> [Task prompt]
In the records below, begin at the line that has "nd research to working with clients and" and stop after the line that has "Interior Designers in Arabian"; quote those lines verbatim and nothing more.
[Entries shown — start]
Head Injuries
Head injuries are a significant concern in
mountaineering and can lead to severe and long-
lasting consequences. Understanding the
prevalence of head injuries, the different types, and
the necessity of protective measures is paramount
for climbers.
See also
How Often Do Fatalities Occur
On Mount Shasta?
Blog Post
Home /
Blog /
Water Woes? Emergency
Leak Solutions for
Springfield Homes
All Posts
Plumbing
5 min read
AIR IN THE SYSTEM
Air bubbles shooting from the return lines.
[Entries shown — finish]
[Entries shown — start]
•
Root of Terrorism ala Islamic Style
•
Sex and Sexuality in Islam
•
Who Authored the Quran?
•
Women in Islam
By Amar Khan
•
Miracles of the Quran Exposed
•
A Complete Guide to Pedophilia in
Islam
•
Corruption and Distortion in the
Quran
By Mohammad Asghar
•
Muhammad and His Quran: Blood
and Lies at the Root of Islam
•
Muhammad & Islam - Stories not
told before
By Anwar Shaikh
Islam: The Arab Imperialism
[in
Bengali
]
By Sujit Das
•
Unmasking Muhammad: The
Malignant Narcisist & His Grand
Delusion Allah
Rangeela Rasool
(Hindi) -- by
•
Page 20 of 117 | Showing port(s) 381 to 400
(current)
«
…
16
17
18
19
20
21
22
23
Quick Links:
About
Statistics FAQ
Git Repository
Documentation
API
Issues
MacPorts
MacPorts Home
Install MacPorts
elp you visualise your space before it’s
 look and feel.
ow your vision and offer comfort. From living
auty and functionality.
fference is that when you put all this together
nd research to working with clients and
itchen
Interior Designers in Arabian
[Entries shown — finish]
> [Finished task]
nd research to working with clients and
itchen
Interior Designers in Arabian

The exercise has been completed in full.